On June 6, 2016 the CDSCO published a notice announcing that it was going to revisit the Drugs & Cosmetics Act, 1940 and Rules, 1945 “to match up with the current regulatory requirements related to safety, efficacy and quality of drugs, medical devices and cosmetics”. The Ministry of Health has called for feedback from all interested stakeholders within 15 days i.e., by June 21, 2016. The comments are to be sent to the JDC (ER), HQ, CDSCO, FDA Bhawan, New Delhi at email@example.com .
The Economic Times was the first newspaper to report this on June 8, 2016 in a report available over here. Since then Money Control, India Today, Livelaw and other haves reported on the notice. Most of these newspapers reported the call for comment as late as June 13; it is not clear as to why the CDSCO is rushing the process by allowing merely two weeks for comments. Even this notice has not received wide publicity.

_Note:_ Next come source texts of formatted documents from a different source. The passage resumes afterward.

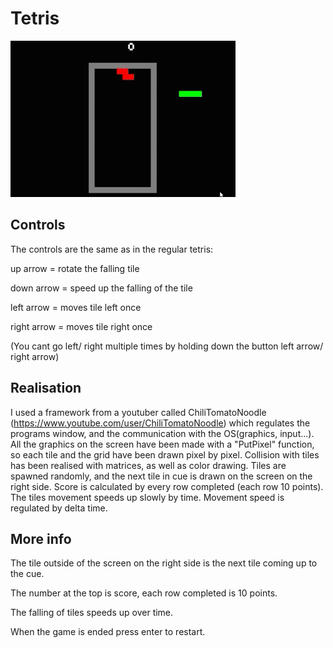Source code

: # Tetris

![Gameplay](pictures/gameplay.gif)



## Controls

The controls are the same as in the regular tetris: 

up arrow = rotate the falling tile

down arrow = speed up the falling of the tile

left arrow = moves tile left once

right arrow = moves tile right once

(You cant go left/ right multiple times by holding down the button left arrow/ right arrow)

## Realisation

I used a framework from a youtuber called ChiliTomatoNoodle (https://www.youtube.com/user/ChiliTomatoNoodle) which regulates the programs window,
and the communication with the OS(graphics, input...). 
All the graphics on the screen have been made with a "PutPixel" function, so each tile and the grid have been drawn pixel by pixel.
Collision with tiles has been realised with matrices, as well as color drawing.
Tiles are spawned randomly, and the next tile in cue is drawn on the screen on the right side.
Score is calculated by every row completed (each row 10 points).
The tiles movement speeds up slowly by time.
Movement speed is regulated by delta time.

## More info

The tile outside of the screen on the right side is the next tile coming up to the cue.

The number at the top is score, each row completed is 10 points.

The falling of tiles speeds up over time.

When the game is ended press enter to restart.
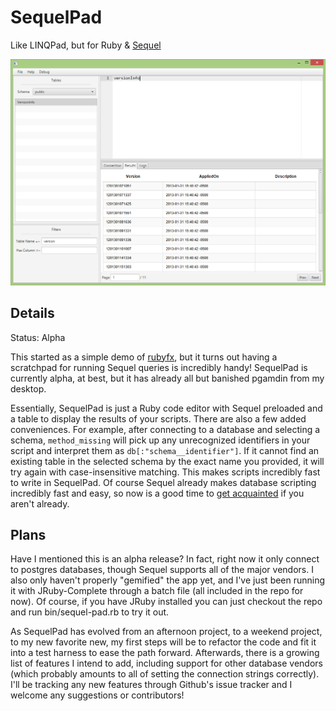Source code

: SequelPad
=========

Like LINQPad, but for Ruby &amp; [Sequel](http://sequel.jeremyevans.net/)

![screenshot](screenshot.png?raw=true)

Details
-------

Status: Alpha

This started as a simple demo of [rubyfx](https://github.com/jbreeden/rubyfx), but it turns out having a scratchpad for running Sequel queries is incredibly handy! SequelPad is currently alpha, at best, but it has already all but banished pgamdin from my desktop.

Essentially, SequelPad is just a Ruby code editor with Sequel preloaded and a table to display the results of your scripts. There are also a few added conveniences. For example, after connecting to a database and selecting a schema, `method_missing` will pick up any unrecognized identifiers in your script and interpret them as `db[:"schema__identifier"]`. If it cannot find an existing table in the selected schema by the exact name you provided, it will try again with case-insensitive matching. This makes scripts incredibly fast to write in SequelPad. Of course Sequel already makes database scripting incredibly fast and easy, so now is a good time to [get acquainted](http://sequel.jeremyevans.net/documentation.html) if you aren't already.

Plans
-----

Have I mentioned this is an alpha release? In fact, right now it only connect to postgres databases, though Sequel supports all of the major vendors. I also only haven't properly "gemified" the app yet, and I've just been running it with JRuby-Complete through a batch file (all included in the repo for now). Of course, if you have JRuby installed you can just checkout the repo and run bin/sequel-pad.rb to try it out.

As SequelPad has evolved from an afternoon project, to a weekend project, to my new favorite new, my first steps will be to refactor the code and fit it into a test harness to ease the path forward. Afterwards, there is a growing list of features I intend to add, including support for other database vendors (which probably amounts to all of setting the connection strings correctly). I'll be tracking any new features through Github's issue tracker and I welcome any suggestions or contributors!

In any case, I was in the process of compiling a report based on all of my research over the last year. The report is available for download over here and runs into 123 pages. The report covers several of the themes already covered on this blog, along with some new issues. It covers the following topics:
Part I – The fragmented federal drug regulatory framework: This section covers the history and legality behind the creation of 36 state regulators in India;
Part II – The weak investigation & enforcement mechanism under the Drugs & Cosmetics Act, 1940: This section covers in details the various flaws with the manner in which the investigation and enforcement mechanism works on the ground. In specific, the focus is on the yawning gap between the letter of the law and its enforcement on the ground;
Part III – The absence of fundamental quality testing and recall norms: In specific, this section covers the lack of mandatory bioequivalence and stability testing norms in India;
Part IV – The 59th & 66th Report of the Parliamentary Standing Committee on Health & Family Welfare on the functioning of the CDSCO: This section covers the two famous reports of the Parliamentary Standing Committee on Health & Family Welfare which indicted the CDSCO for collusion with the pharmaceutical industry. In specific this report contains detailed follow up action for several of the issues that were first raised by the Standing Committee.
Part V – Sub-standard drugs in the public procurement system: This section covers the problem of rampant presence of sub-standard drugs in publicly funded drug systems.
I encourage everybody to download and read the report to understand the magnitude of the problem faced by the Indian drug regulatory framework. Most of the supporting documents such as the RTI replies, are available on this blogsite.